=== Begin Enclosure ===

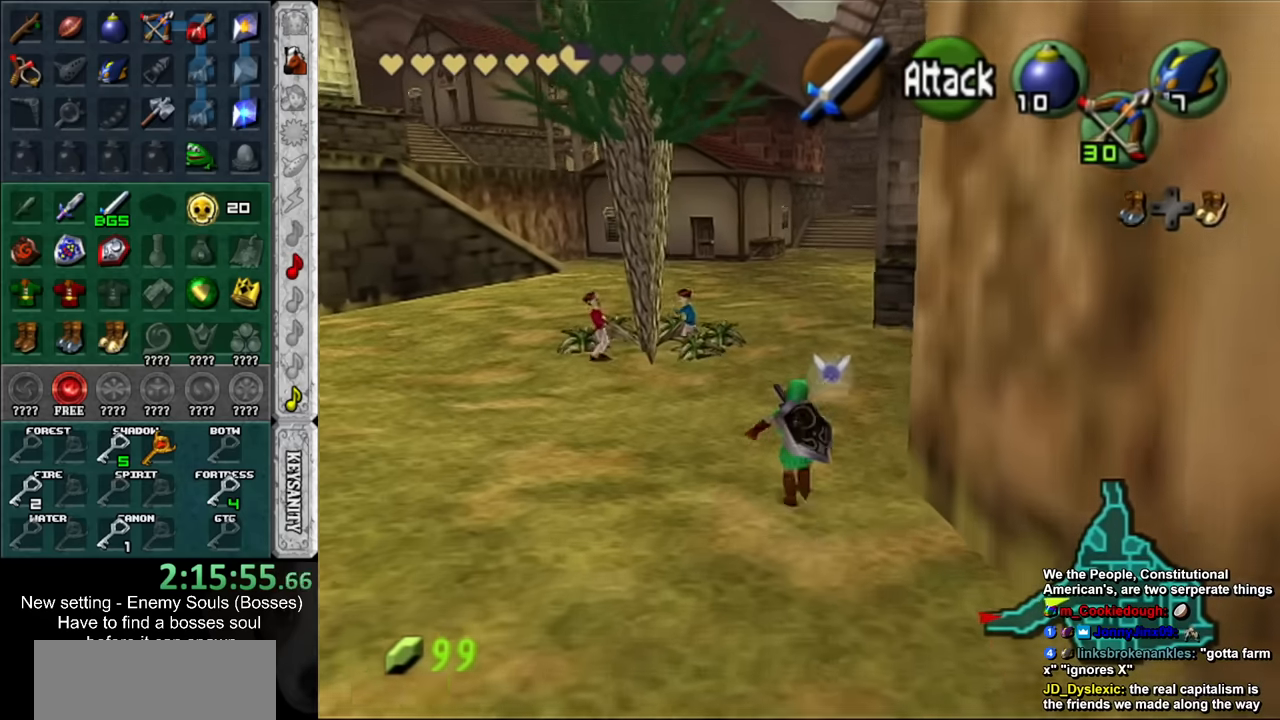
{"buttons": [], "left_stick": "up", "right_stick": "center", "events": []}
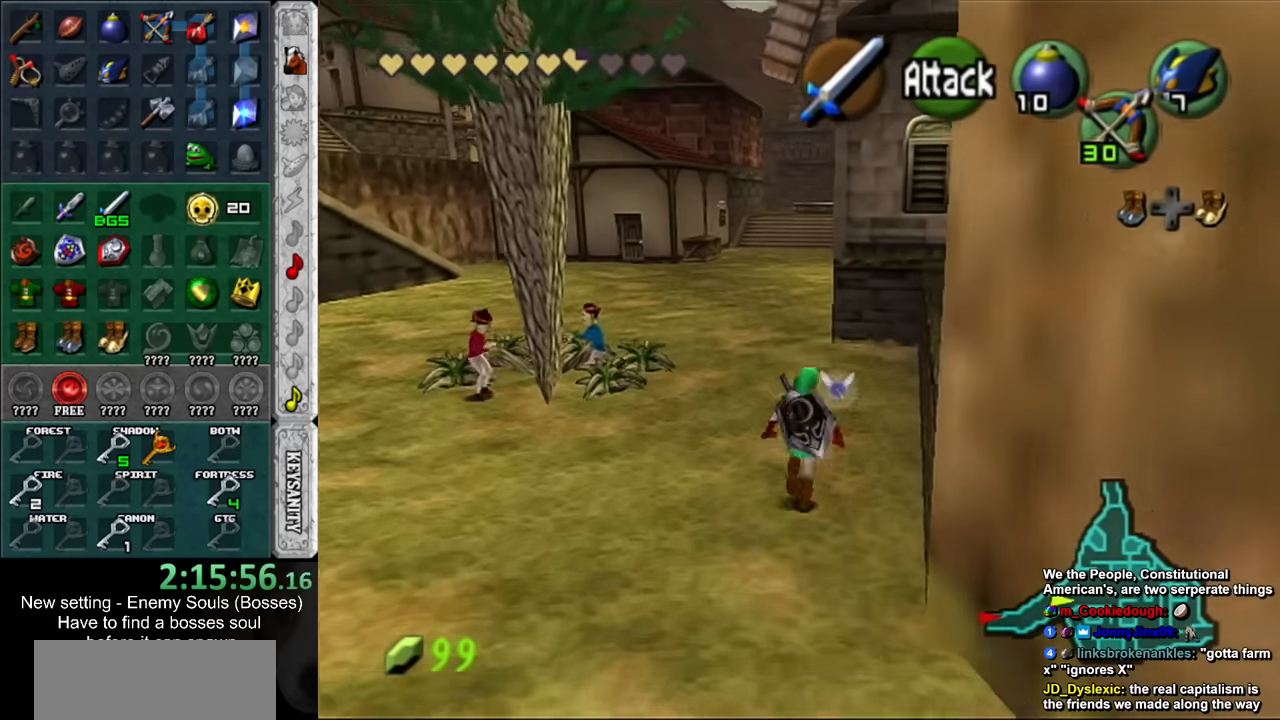
{"buttons": [], "left_stick": "up-right", "right_stick": "center", "events": [[17, "left_stick", "up-right"], [367, "A", "down"], [483, "A", "up"]]}
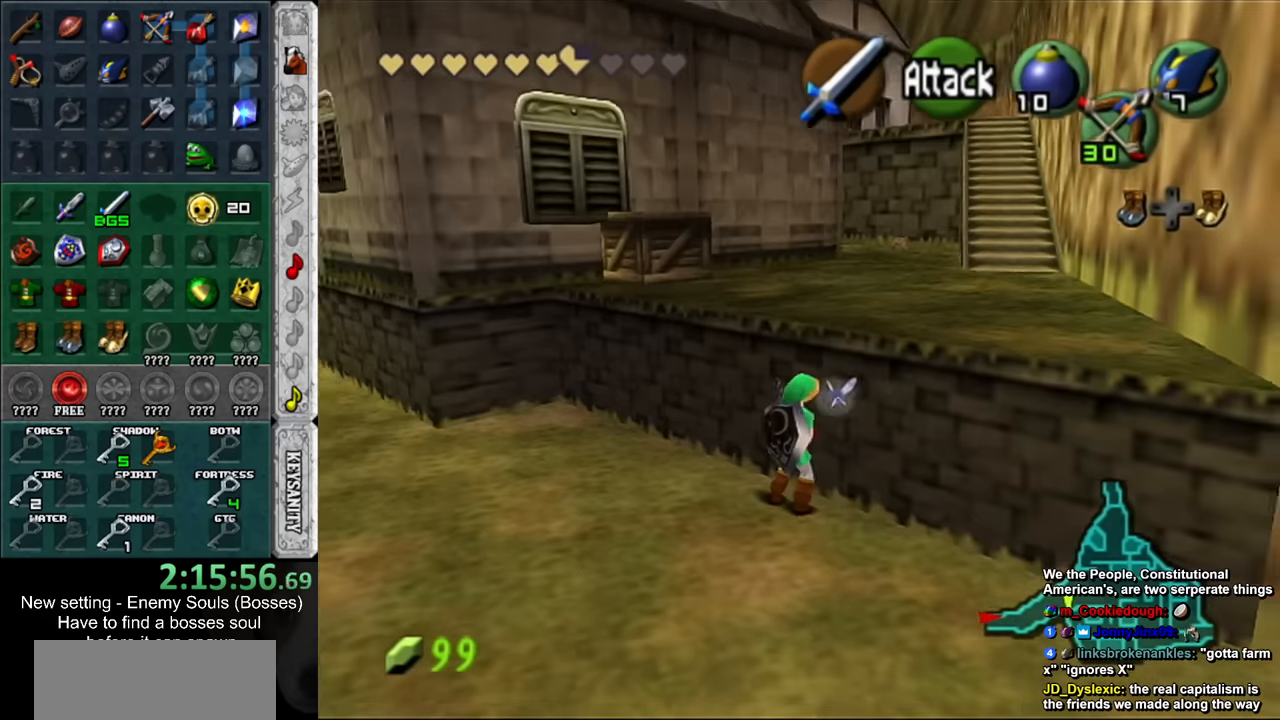
{"buttons": [], "left_stick": "up", "right_stick": "center", "events": [[300, "left_stick", "up"]]}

=== End Enclosure ===

_Task objective_: All of the material above should be reproduced exactly, except the pictures.

_Response to the task_:
{"buttons": [], "left_stick": "up", "right_stick": "center", "events": []}
{"buttons": [], "left_stick": "up-right", "right_stick": "center", "events": [[17, "left_stick", "up-right"], [367, "A", "down"], [483, "A", "up"]]}
{"buttons": [], "left_stick": "up", "right_stick": "center", "events": [[300, "left_stick", "up"]]}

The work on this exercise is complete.